Stored data
▶
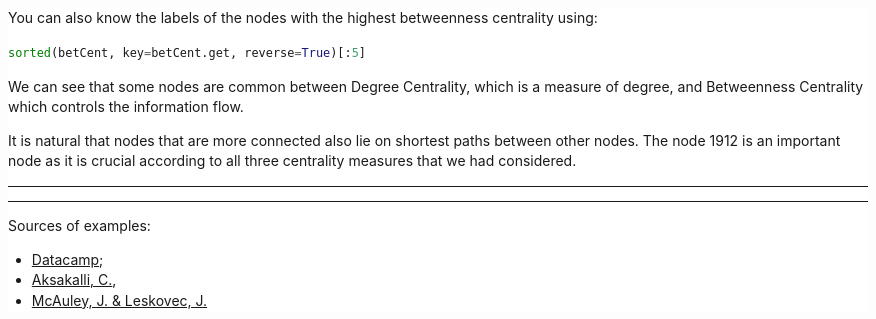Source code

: You can also know the labels of the nodes with the highest betweenness centrality using:



```python
sorted(betCent, key=betCent.get, reverse=True)[:5]
```

We can see that some nodes are common between Degree Centrality, which is a measure of degree, and Betweenness Centrality which controls the information flow.

It is natural that nodes that are more connected also lie on shortest paths between other nodes. The node 1912 is an important node as it is crucial according to all three centrality measures that we had considered.

---

---

Sources of examples:

- [Datacamp](https://www.datacamp.com/community/tutorials/social-network-analysis-python);
- [Aksakalli, C.](https://aksakalli.github.io/2017/07/17/network-centrality-measures-and-their-visualization.html),
- [McAuley, J. & Leskovec, J.](https://snap.stanford.edu/data/egonets-Facebook.html)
◀
▶ [REQUIRED ACTION]
Read the entries and pick out all lines that include the word "nodes".

▶ [RESPONSE TO THE TASK]
: You can also know the labels of the nodes with the highest betweenness centrality using:
We can see that some nodes are common between Degree Centrality, which is a measure of degree, and Betweenness Centrality which controls the information flow.
It is natural that nodes that are more connected also lie on shortest paths between other nodes. The node 1912 is an important node as it is crucial according to all three centrality measures that we had considered.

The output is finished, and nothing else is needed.